Assim, mesmo se não houver uma renovação formal, findo o prazo estipulado, se o locatário (inquilino) permanecer no imóvel por mais de trinta dias sem oposição do locador (proprietário), a locação fica prorrogada, permanecendo nas mesmas condições ajustadas no contrato, apenas sem um prazo determinado.

Mas cabe lembrar que a Lei 8245/91 sofreu algumas alterações recentemente, por força da Lei 12.112/09, incluindo hipóteses de concessão de liminar em ação de despejo, antes não previstas.

E uma das alterações trazida com a nova redação foi a inclusão do inciso VIII do parágrafo 1º do artigo 59 da citada lei, que prevê que será concedida liminar, em ação de despejo, para desocupação em quinze dias, sem ser ouvida a parte contrária, quando a ação tiver por fundamento o término do prazo da locação não residencial, tendo sido proposta a ação em até 30 (trinta) dias do termo ou do cumprimento de notificação comunicando o intento da retomada.

Portanto, nos casos de locação não residencial, deve o locatário observar que, uma vez que a locação estiver por prazo indeterminado, havendo interesse do locador de rescindi-lo, procedendo na notificação do locatário, deverá este providenciar na desocupação no prazo concedido, de trinta dias, ou buscar um acordo com o locador, para que não seja surpreendido por um mandado de despejo para ter que desocupar o imóvel.

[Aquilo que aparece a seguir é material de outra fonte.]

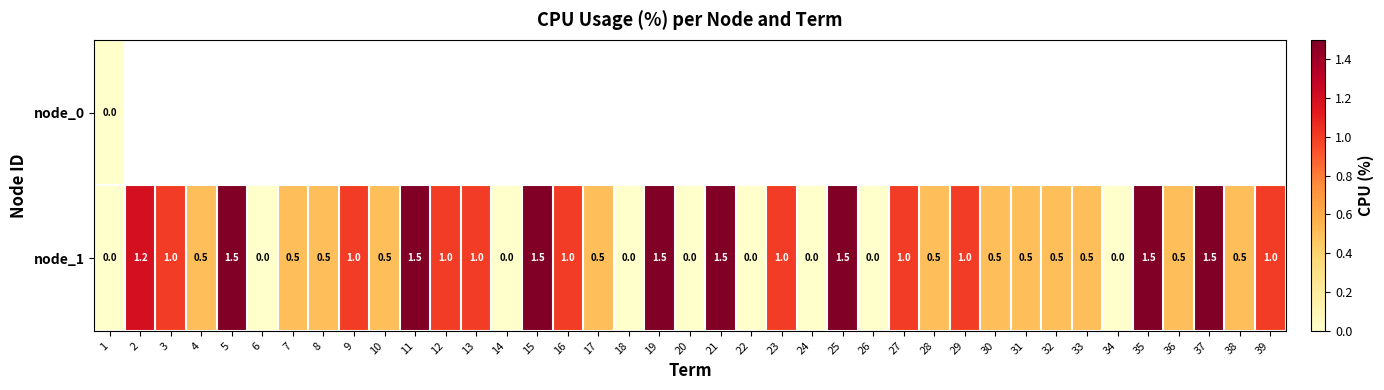

Is it true that node_1 equals 0.7 at 28?

False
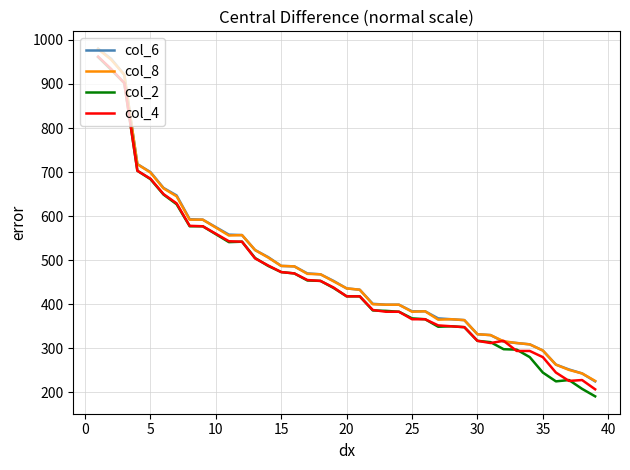

Which series has the widest spread of values?

col_2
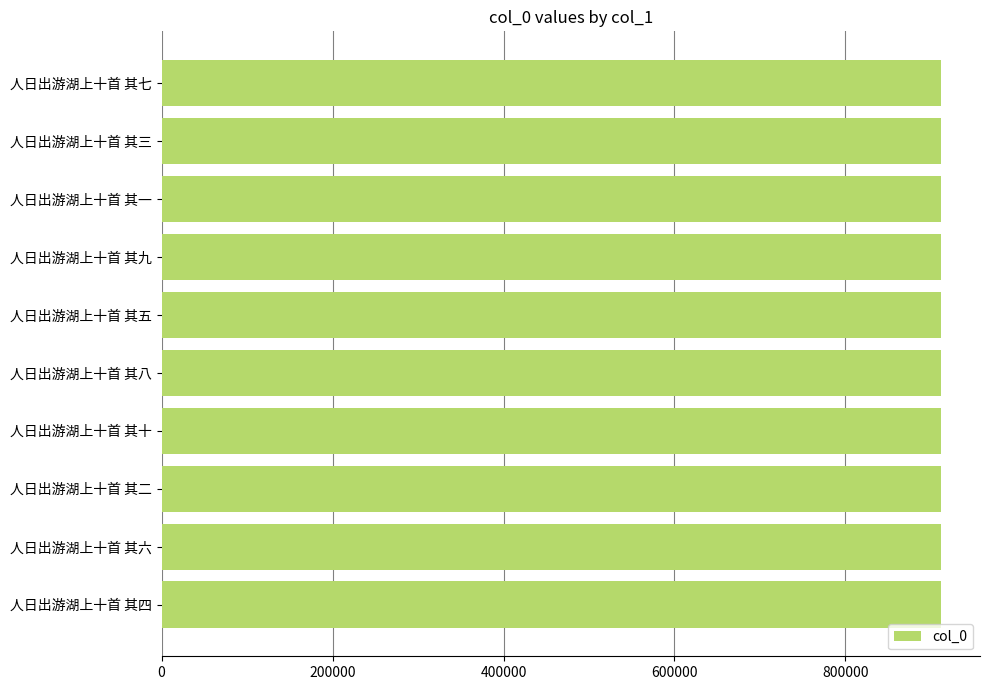

Read the value at 人日出游湖上十首 其一.

911837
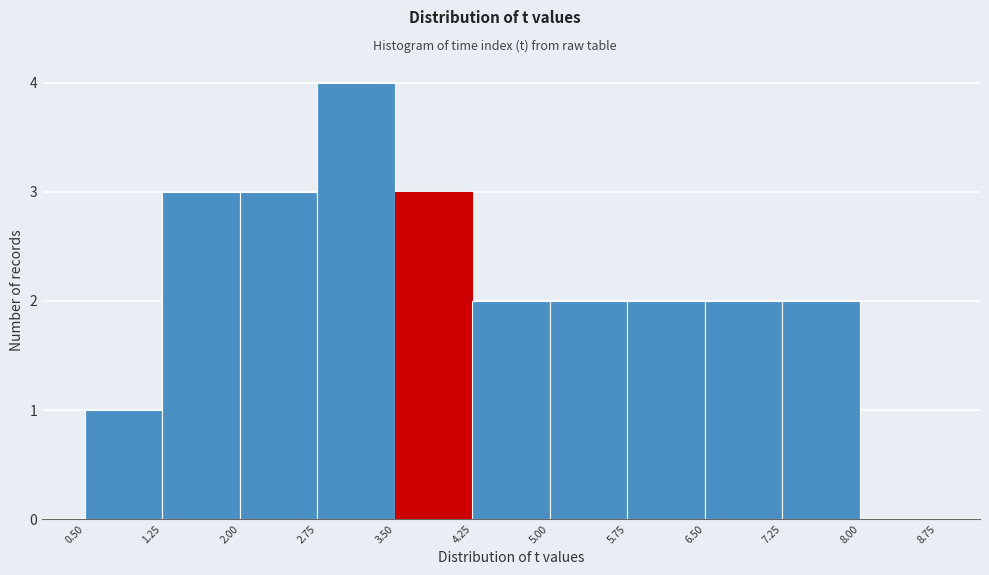

Over which range of the x-axis is the bar tallest?

2.75 to 3.50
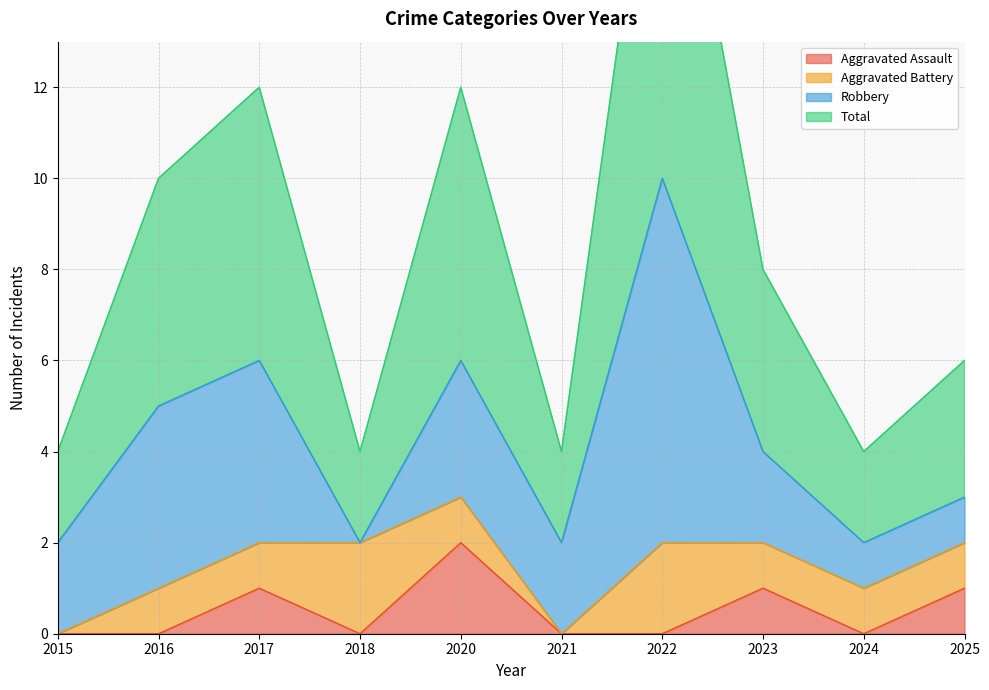

What is the highest value of the Aggravated Assault series?

2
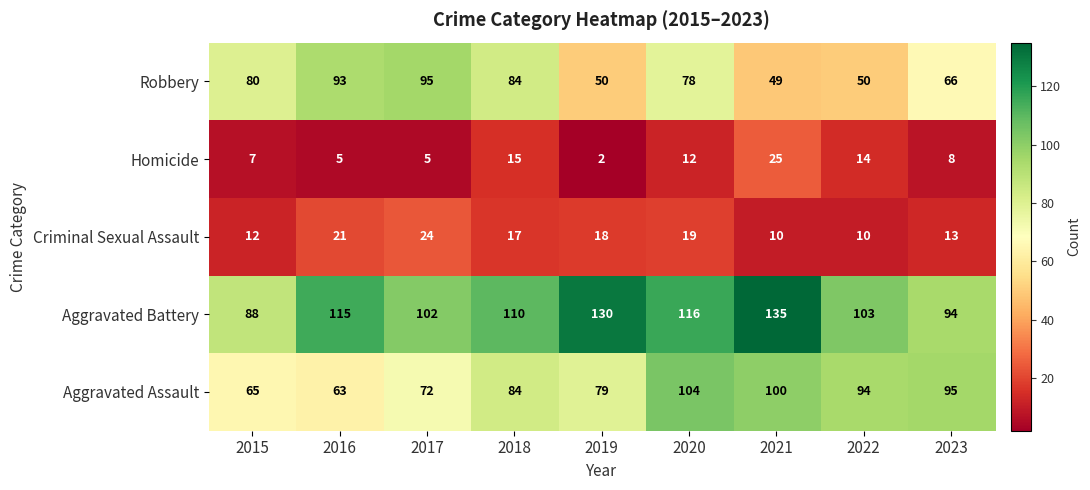

What is the approximate value of Aggravated Battery at 2023, to the nearest 5?

95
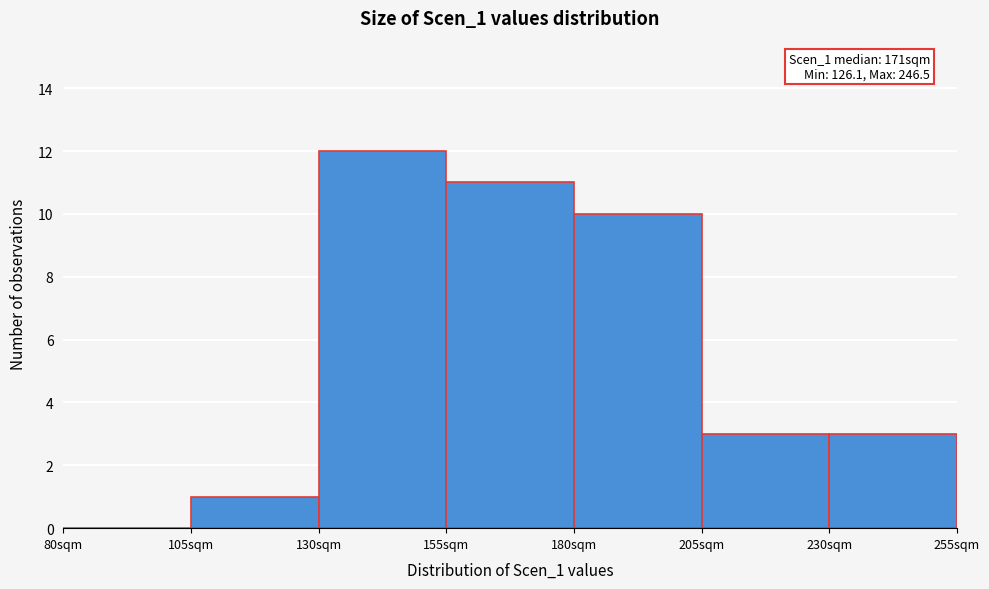

Over which range of the x-axis is the bar tallest?

130 to 155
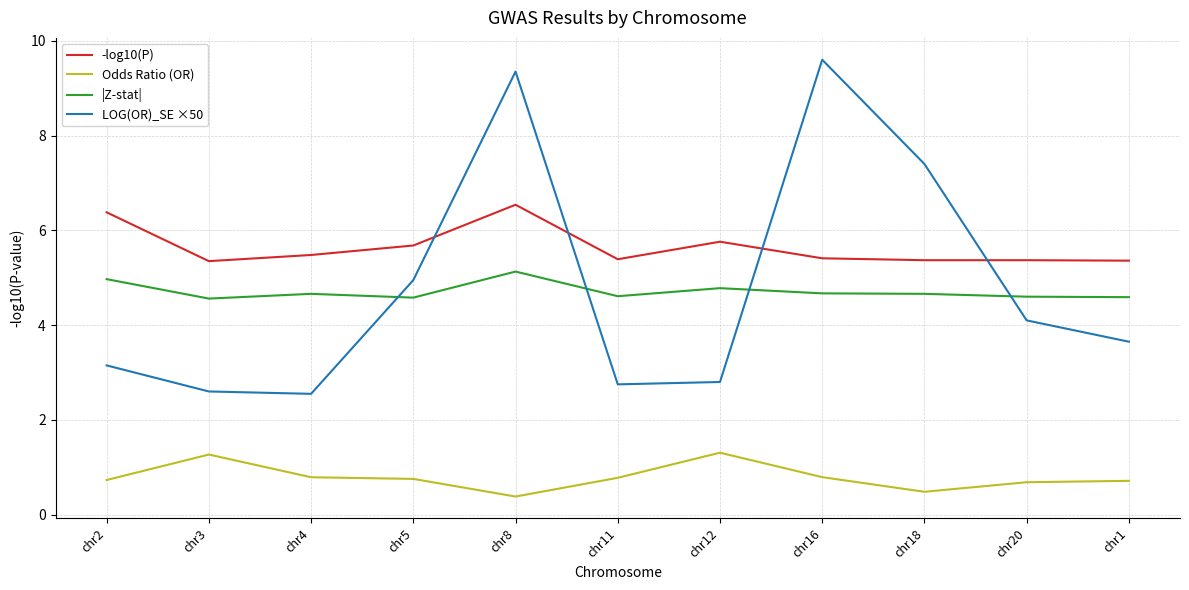

What is the spread (max minus min) of values at chr8?

9.0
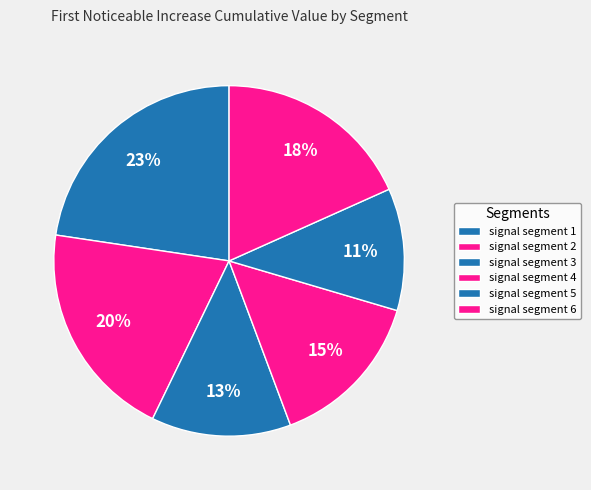

To the nearest percent, what percentage of the pie is signal segment 6?

18%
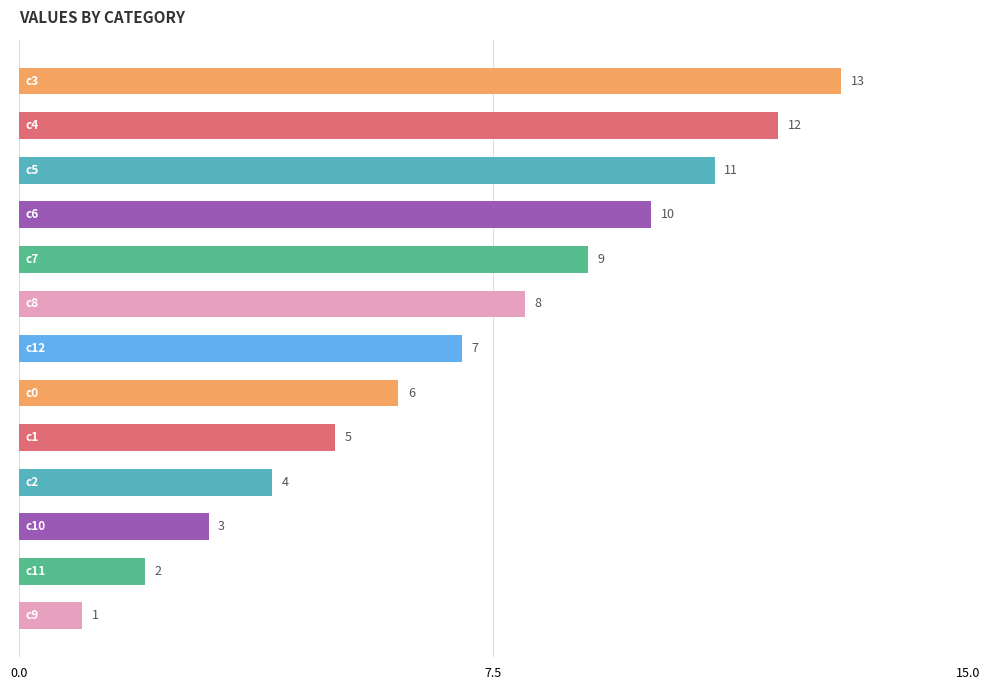

What is the sum of all values?

91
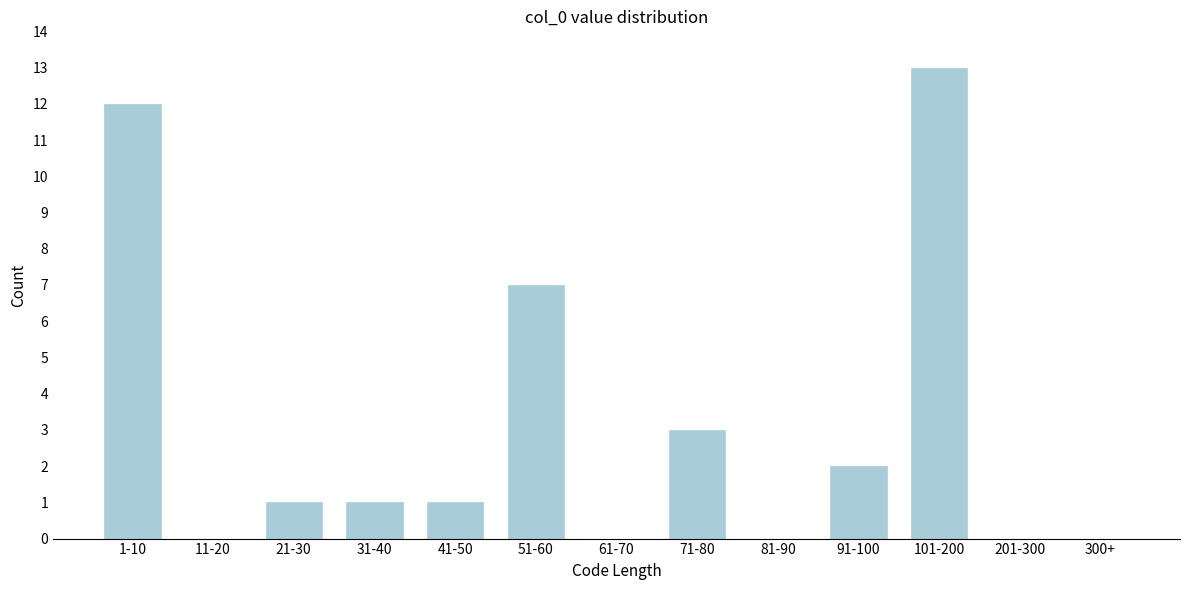

Reading right to left, extract all data points from this chart.

300+=0	201-300=0	101-200=13	91-100=2	81-90=0	71-80=3	61-70=0	51-60=7	41-50=1	31-40=1	21-30=1	11-20=0	1-10=12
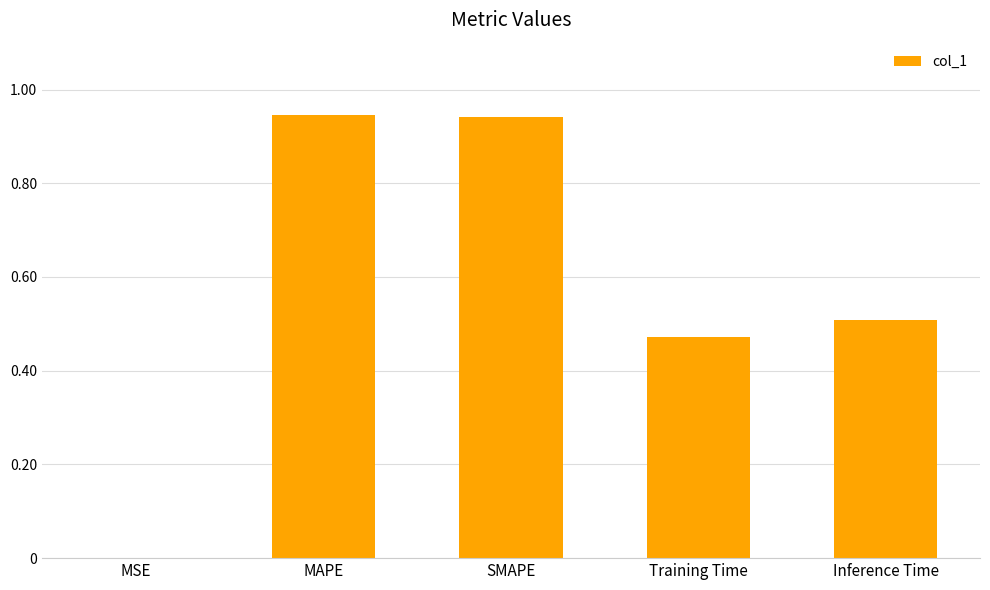

The value at SMAPE is 0.3. True or false?

False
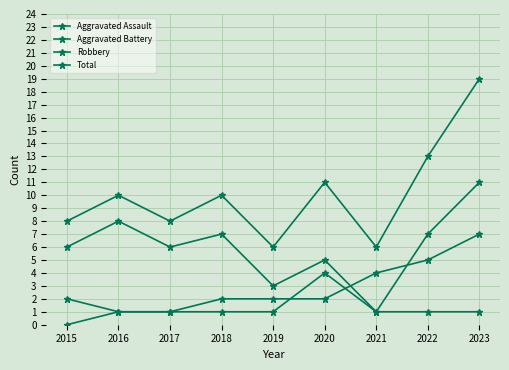

How many lines are shown in the chart?

4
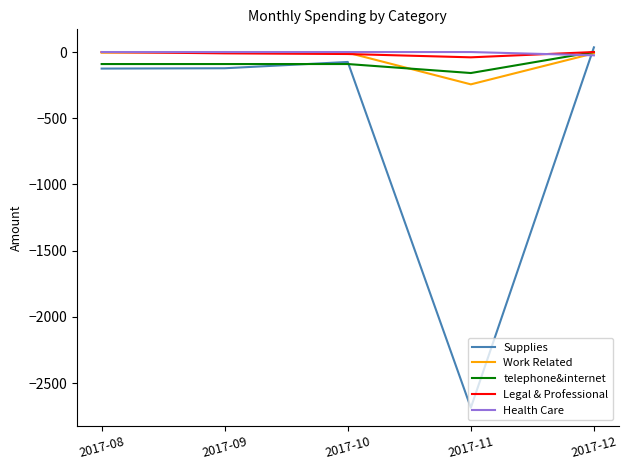

Which series ends up on top after the final intersection of Health Care and Supplies?

Supplies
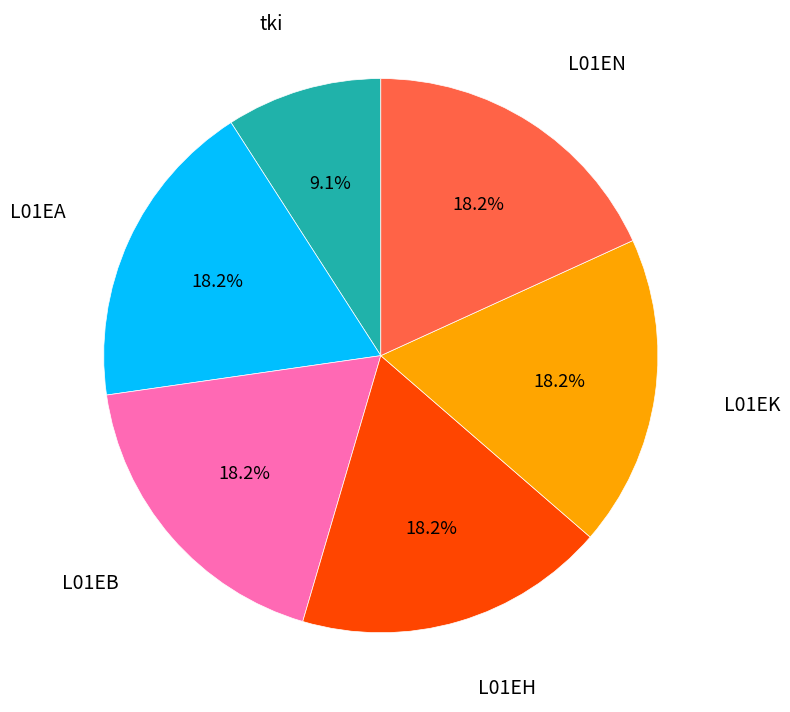

Is there any slice that represents more than half of the pie?

No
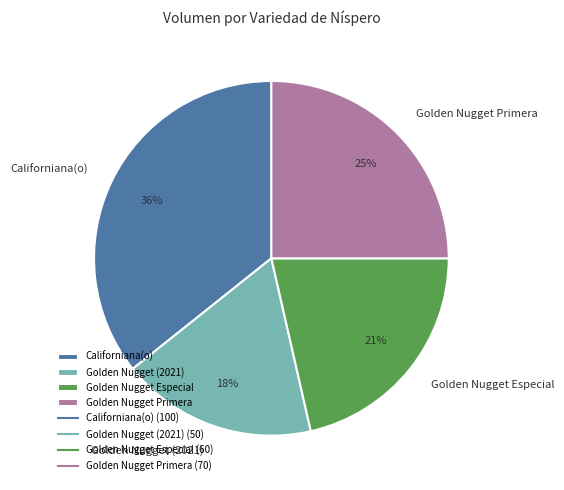

The Golden Nugget Especial slice represents 28% of the pie. True or false?

False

Claro que, para que seja concedida essa liminar de despejo para desocupação em quinze dias, devem ser observados vários requisitos: é somente para contrato de locação não residencial; e a ação de despejo instaurada dentro do prazo de 30 dias a contar da data final do prazo contratual previsto, ou, já estando o contrato por prazo indeterminado, o locador deve notificar para que este desocupe o imóvel no prazo de 30 dias, se o locatário não desocupar, a ação de despejo deve ser ajuizada dentro dos 30 dias subsequentes ao término do prazo da notificação.

Vale dizer que essa introdução da lei, de concessão de liminar, embora pareça prejudicial ao locatário, é entendida como uma visão moderna do legislador quanto à questão do valor social da locação não residencial, diferente da locação que se destina à moradia do locatário e sua família.

A lei do Inquilinato também prevê, quando a locação é destinada para um comércio, a chamada ação renovatória de contrato de locação.

Essa ação, claro, prescinde de requisitos, como prova do contrato ter sido celebrado por escrito com prazo determinado de cinco anos ou mais; haver exploração do comércio, no mesmo ramo, pelo prazo mínimo de três anos; prova do exato cumprimento de suas obrigações do contrato em curso, entre outros, e somente pode ser proposta no prazo máximo de um ano, e até seis meses no mínimo antes da data do encerramento da vigência do contrato.

Contudo, mesmo que o locatário ajuíze uma ação renovatória, a Lei do Inquilinato, em seu artigo 52, prevê situações em que o locador não está obrigado a renovar o pacto locatício, que é quando, por determinação do Poder Público, tiver que realizar no imóvel, obras que importarem na sua radical transformação; ou para fazer modificações de tal natureza que aumente o valor do negócio ou da propriedade; ou quando o imóvel vier a ser utilizado por ele próprio; ou para transferência de fundo de comércio existente há mais de um ano, sendo detentor da maioria do capital o locador, seu cônjuge, ascendente ou descendente. Ainda, a lei prevê uma série de detalhes que devem ser observado para o procedimento judicial da ação renovatória.

Não podendo ajuizar a ação renovatória, se o locatário deseja se manter na locação após o término do contrato, mas há oposição do locador, o melhor caminho é tentar buscar uma negociação, já que as regras legais e também a vontade comum das partes é que norteiam a relação contratual.